For the obvious reasons, there are many critics of the miracle of Fátima, even inside the Catholic Church. Nevertheless, one cannot deny the spiritual aura that envelops Fátima nowadays. The pilgrimage that happens throughout the year, but especially in May, is the living proof of that!

The sanctuary is a place of peace and tranquility that invites you to sit, close your eyes and obliterate all of your problems and conscientiousness, even if you aren’t a believer. As such, ever since the apparitions and with the release of the secret of Fátima, this quiet little town has become of the World’s top centers of religious tourism. May 13th is considered the busiest day of the Sanctuary, as you can observe from the candle procession that takes place later in the night.

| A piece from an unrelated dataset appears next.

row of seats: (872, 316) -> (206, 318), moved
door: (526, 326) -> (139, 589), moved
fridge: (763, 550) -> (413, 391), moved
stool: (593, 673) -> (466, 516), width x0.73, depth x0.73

There are plenty of site-related attractions to visit. However, don’t stick only to the town of Fátima. There’re other things you can visit in the nearby area which that are of historical significance for Portugal, perhaps being the Monastery of Batalha the most important one. Here’s a small guide on Fátima and around:


In Fátima (Sanctuary and nearby)

  • Visit:
    • Basilica of Our Lady of the Rosary of Fátima & the Basilica of the Holy Trinity
    • The chapel of apparitions: Built in 1919, this Chapel was built on the site where the Virgin appeared to the three little shepherds.
    • The 3 little shepherds houses in Aljustrel.
  • Do: Participate in one of the candle procession that happens throughout the year
  • Eat: Tia Alice (5min driving from the sanctuary)
  • Sleep: There’s plenty of options in the town center. You can also seek refuge in one of the pilgrim inns such as the Dominicans nuns or the Capuchins.
  • Prepare your Fátima visit and stay: official site



Outside Fátima

  • Visit: Batalha Monastery, Alcobaça Monastery, Óbidos town, city of Tomar.
  • Do: Explore the nearby Serras de Aire Natural Park and do a walking tour of the caves.
  • Eat: Solar dos Amigos, António Padeiro, Chico Elias.